◆ Source text ◆
>> start
So I emailed Piko about BR50 scale and how it would look with LGB cars. This is what they replied with.

"The new PIKO BR50 locos are models of standard-gauge prototypes. Much as LGB has done with its models of standard gauge trains, this is not a 1:22.5 scale model. That would require a wider track gauge. So it is a compromise scale of around 1:26 or 1:27, just as LGB did. This fits with the overall size of other LGB and PIKO European style locos and cars."

So that is basically saying a 1:26/27 Standard guage is similar to the 1:22.5 narrow if I'm reading this right.


----------



## Pete Thornton (Jan 2, 2008)

> So that is basically saying a 1:26/27 Standard guage is similar to the 1:22.5 narrow if I'm reading this right.


Well no; actually that depends what you mean by "similar".

A standard gauge locomotive (prototype) tends to be larger than a narrow gauge loco. So a std gauge loco in 1/26th may be visually similar in size to a 1:22.5 but that doesn't make it look correct.

Here's a narrow gauge boxcar next to a standard gauge boxcar:












Now, if you made the narrow gauge (NG) boxcar in 1:22.5 scale, and the std gauge (SG) boxcar in 1:29th, then they would like similar in size.

To further add to your headache, note that NG boxcars were generally smaller, so scaling them up to make them bigger would make them almost the same size as a SG boxcar in 1:29.
This doesn't work for coaches - SG cars are generally much longer than NG cars, so scaling the NG coach up to 1:22.5 to make it match a 1:29 coach looks weird (imho.)

It basically depends on your level of tolerance for non-prototypical trains. Would a BR50 be seen pulling a bunch of USA boxcars - No. But it's your railroad, so you run what you want!
>> end
◆ Data supplied ◆
>> start
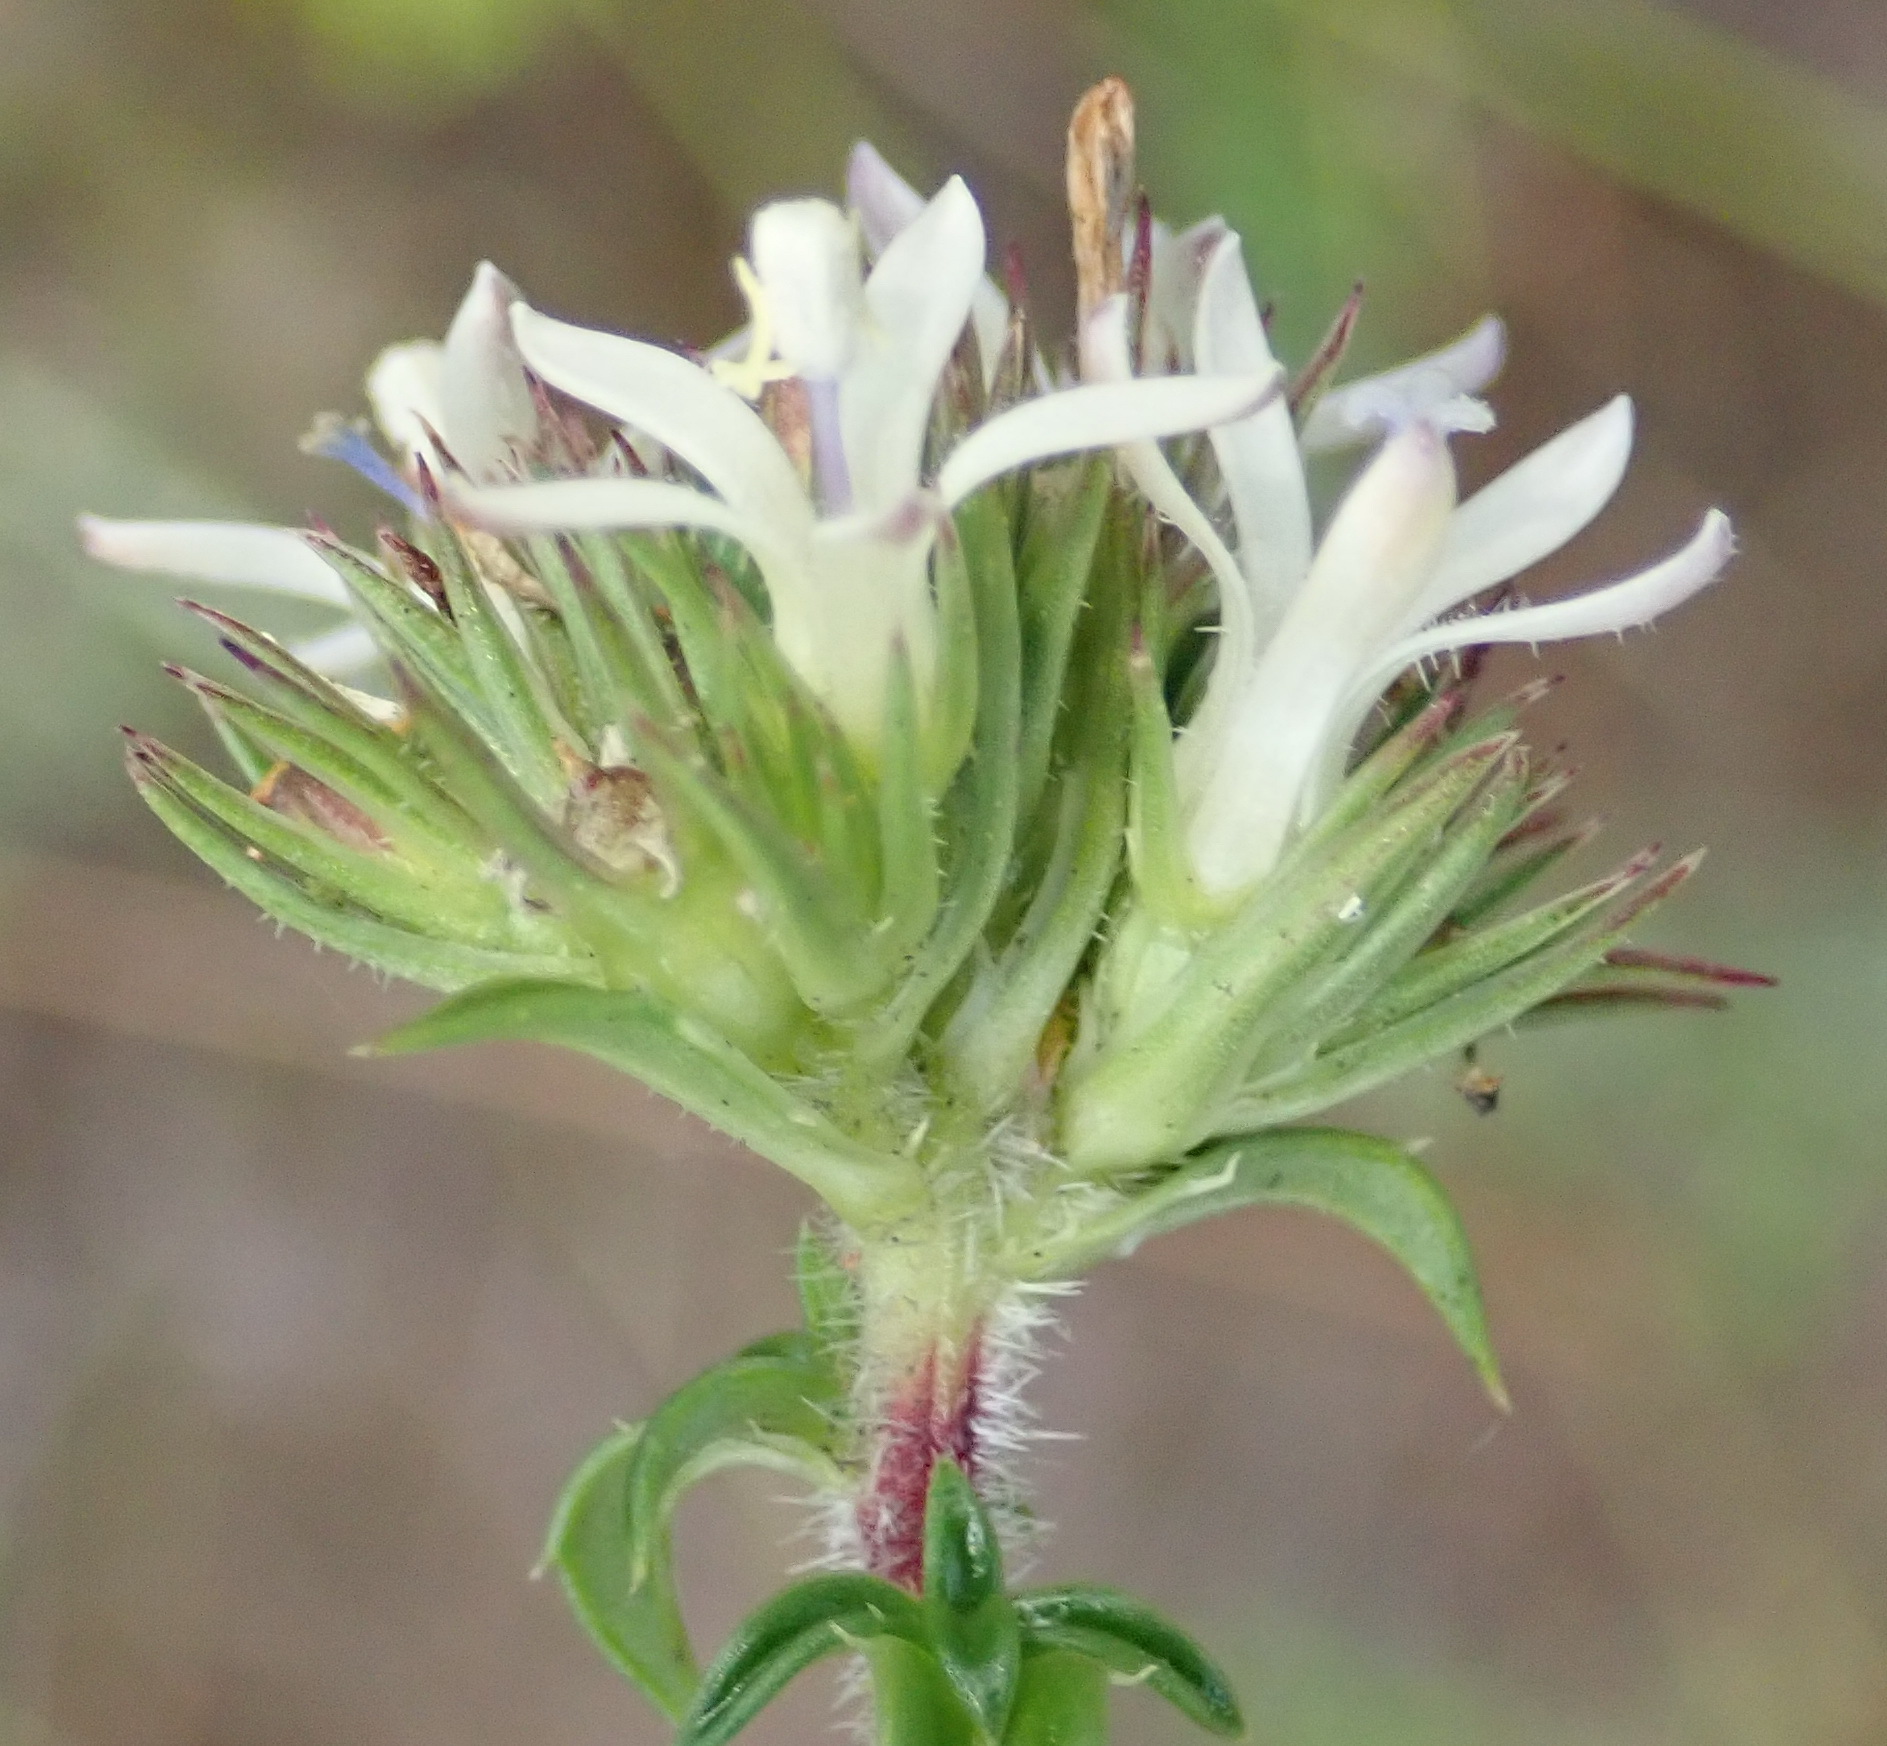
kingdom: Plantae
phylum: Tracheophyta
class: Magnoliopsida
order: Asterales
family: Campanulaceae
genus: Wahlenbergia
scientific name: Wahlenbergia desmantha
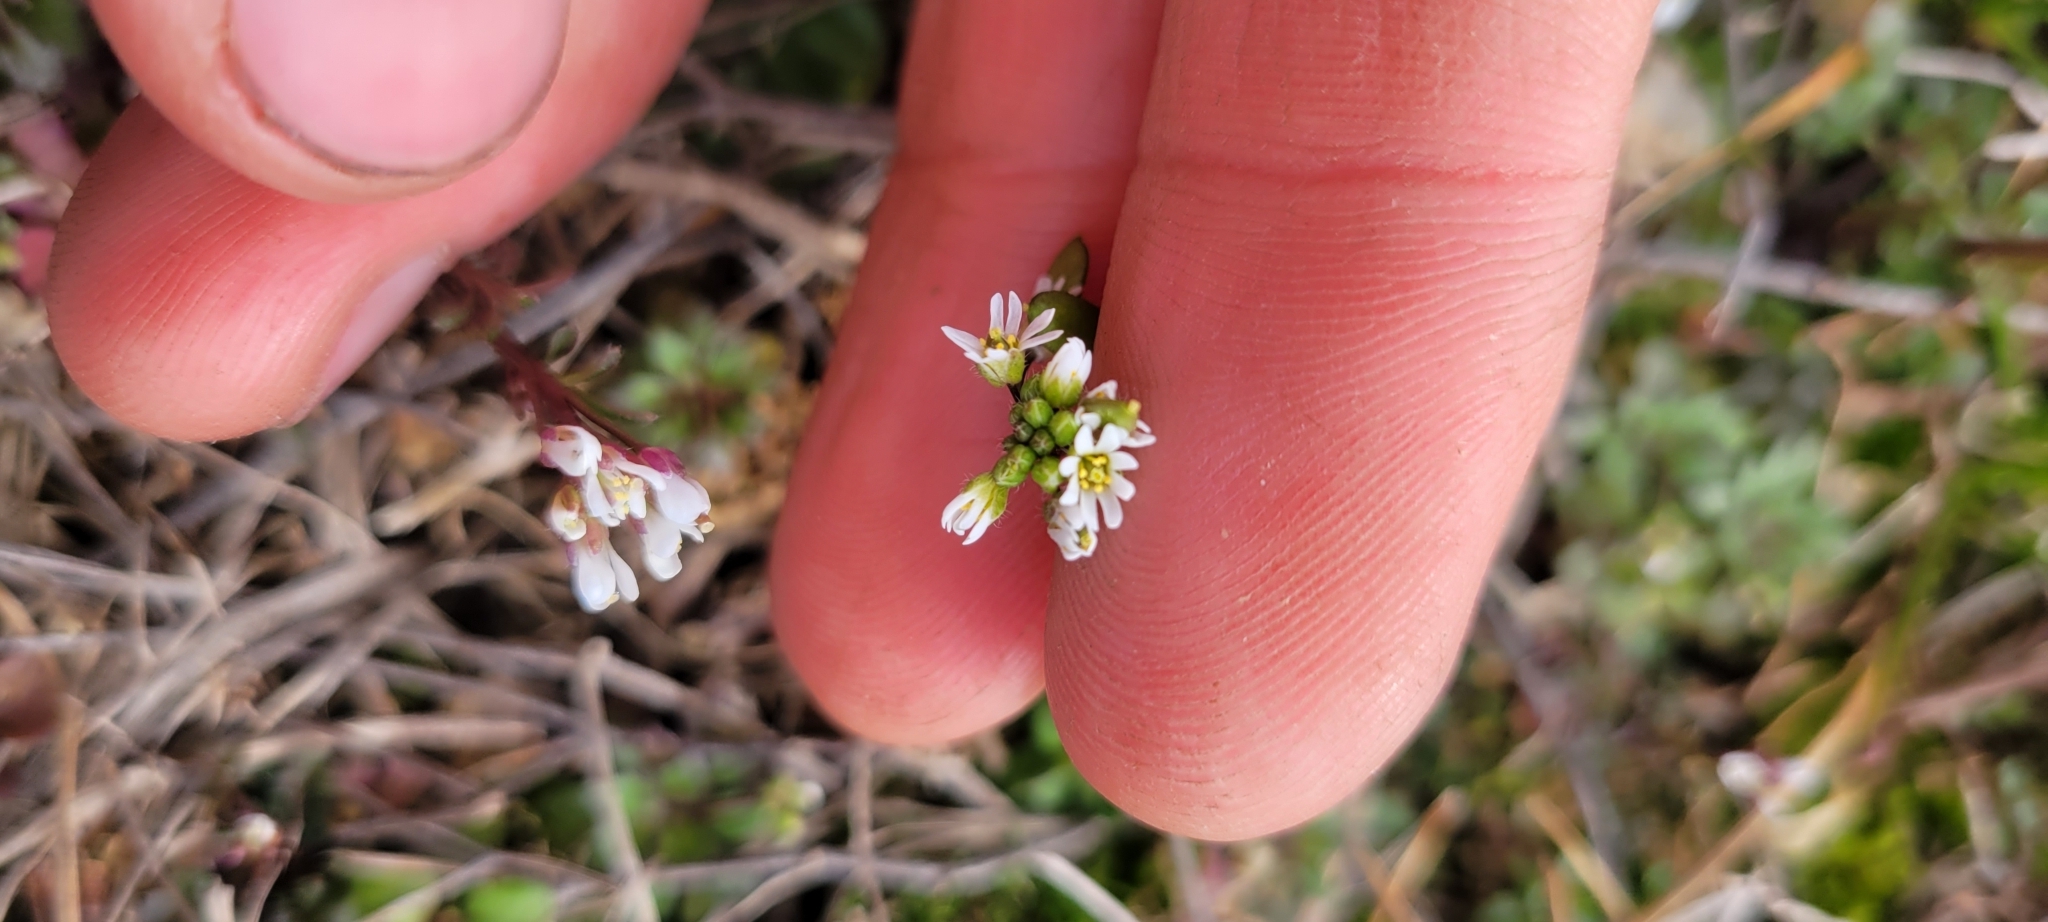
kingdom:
>> end
◆ Aim ◆
Continue the forum thread about the scale of PIKO's BR50 locomotives from where it stops.

◆ Exercise answer ◆
----------



## Wr3ckage (Feb 10, 2020)

This is making me lose my mind lol. I think I will just use the LGB Mikado to avoid the pain. It's a beautiful loco anyway. Why must there be so much variety within g scale!


----------



## Treeman (Jan 6, 2008)

There is a huge difference in real trains as Pete has shown.

Many make way toooo big a deal out of scale.


----------



## ddrum31 (Aug 30, 2017)

Go with what you like and looks good to your eyes.


----------



## Wr3ckage (Feb 10, 2020)

ddrum31 said:


> Go with what you like and looks good to your eyes.


What has been surprisingly hard is finding a video or pic with with a piko engine pulling LGB cars so at the very least I can have a visual idea.


----------



## fredlub (Feb 7, 2010)

For those interested in gauge and scale I have made an e-book that explains the lot. It can be read or downloaded for free here: http://sncf231e.nl/gauge-and-scale/
Regards
Fred


----------



## RkyGriz (Feb 14, 2019)

"What has been surprisingly hard is finding a video or pic with with a piko engine pulling LGB cars so at the very least I can have a visual idea."


HI. I have a couple of videos to offer to you. The first one shows my Piko 0-6-0 Camelback locomotive hauling a mixed consist of Lionel, Bachmann, and LGB cars with a Piko SP Drovers' Caboose bringing up the rear:






Video 2 shows my LGB 2-6-0 locomotive with 2 USA Trains D&RGW shorty passenger cars, my LGB Queen Mary Series #4175 Drovers' Caboose,with the Piko Drovers' Caboose bringing up the rear once again:






Note that the Piko Drovers' Caboose is approximately 1.5 inches shorter than the LGB version is. But it is the same height.


Hope this helps!
Andrew


----------



## Wr3ckage (Feb 10, 2020)

Thank you! From what I can tell there doesnt seem to be that much of a dif between the sizes. I thought it would be glaringly bad but it seems to work out just fine to my eye.


----------



## RkyGriz (Feb 14, 2019)

You're welcome!


----------



## wolfetrac (Dec 24, 2010)

Rich, you actually picked a great time to come back. A lot has changed. I started collecting and running LGB in the late 70's. You can't go wrong with that stuff. I like the newer MFX stuff that has come out in the last few years. Much better than the MTS stuff. This stuff has some great Electronics in them but make sure you get a DCC system so you can use all the cool features.


----------



## Dan Pierce (Jan 2, 2008)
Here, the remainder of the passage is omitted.